**Exercise passage:**
● ● ● ● ● ● ●

Greetings from Bellingham Washington.
We decided this morning that the best thing we could do to celebrate the 4th of July, our country’s day of independence, would be to spend it in Canada. We poured the kitties, ratties, birdies, fishies and piggy some huge-ass piles of food and water (the fishies have a whole other tank), threw some clothes in some bags and headed northward.
After driving all day and timing rush hour in Tacoma, Seattle, Everett — really an place along I-5 that might have a rush hour — JUUUST right to maximize the amount of time traveling 60 MPH below the speed limit, we decided to call it a day about 20 miles from Our Neighbors to the North. Tomorrow, after a continental breakfast, we’ll be off to one of the other countries with the unfortunate distinction of sharing a landmass with us. I hope they won’t judge us too strongly for that.

● ● ● ● ● ● ●

**Entries shown:**

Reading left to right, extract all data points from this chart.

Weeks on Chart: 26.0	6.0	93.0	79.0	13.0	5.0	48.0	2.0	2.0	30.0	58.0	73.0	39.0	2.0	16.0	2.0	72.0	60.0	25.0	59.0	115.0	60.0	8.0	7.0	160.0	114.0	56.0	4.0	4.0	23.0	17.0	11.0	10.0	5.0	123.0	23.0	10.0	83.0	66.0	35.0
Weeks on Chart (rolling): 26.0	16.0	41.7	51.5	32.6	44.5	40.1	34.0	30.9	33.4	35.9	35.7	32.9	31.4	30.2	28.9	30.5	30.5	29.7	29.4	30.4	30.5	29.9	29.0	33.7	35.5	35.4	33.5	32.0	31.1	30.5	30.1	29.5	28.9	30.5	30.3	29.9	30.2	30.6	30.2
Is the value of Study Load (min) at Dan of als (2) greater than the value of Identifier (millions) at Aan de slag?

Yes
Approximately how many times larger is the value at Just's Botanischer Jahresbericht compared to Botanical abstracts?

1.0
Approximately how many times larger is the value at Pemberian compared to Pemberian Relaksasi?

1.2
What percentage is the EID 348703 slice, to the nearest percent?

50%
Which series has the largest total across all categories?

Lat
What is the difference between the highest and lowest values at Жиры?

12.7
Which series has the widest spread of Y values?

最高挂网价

● ● ● ● ● ● ●

**Things to do:**
- A) In the travel post about spending the 4th of July in Canada, how far from the border did the travelers stop for the day?
- B) Extend the travel post about spending the 4th of July in Canada, picking up after its final sentence.

**Your responses:**
- A) About 20 miles.

- B)
Priority #1 is not hearing any freakin’ fireworks. Based on the rumored politeness levels of the average Canadian, their long wait times for medical care, and laws prohibiting anything that’s loud, smelly or illuminated, that shouldn’t be a problem.
Priority #2 is to acquire some Mountain Dew — and not just because it rhymes. I may have been making up the laws in the prior priority, but one that I’m NOT MAKING UP prohibits translucent soft drinks from containing caffeine in Canada. Which means that Mountain Dew has none. Crazy.
Oh, yeah: Priority #1 was ACTUALLY to make sure we turn off roaming on our Android phones so that we don’t rack up 11K of international data charges, because, even combined, we don’t have enough Twitter followers to qualify for the “50K followers so the rules don’t freakin’ apply to you” discount that Adam Savage gets. We’d actually have to pay our bill, so we’re smart enough to take action to prevent it from happening in the first place.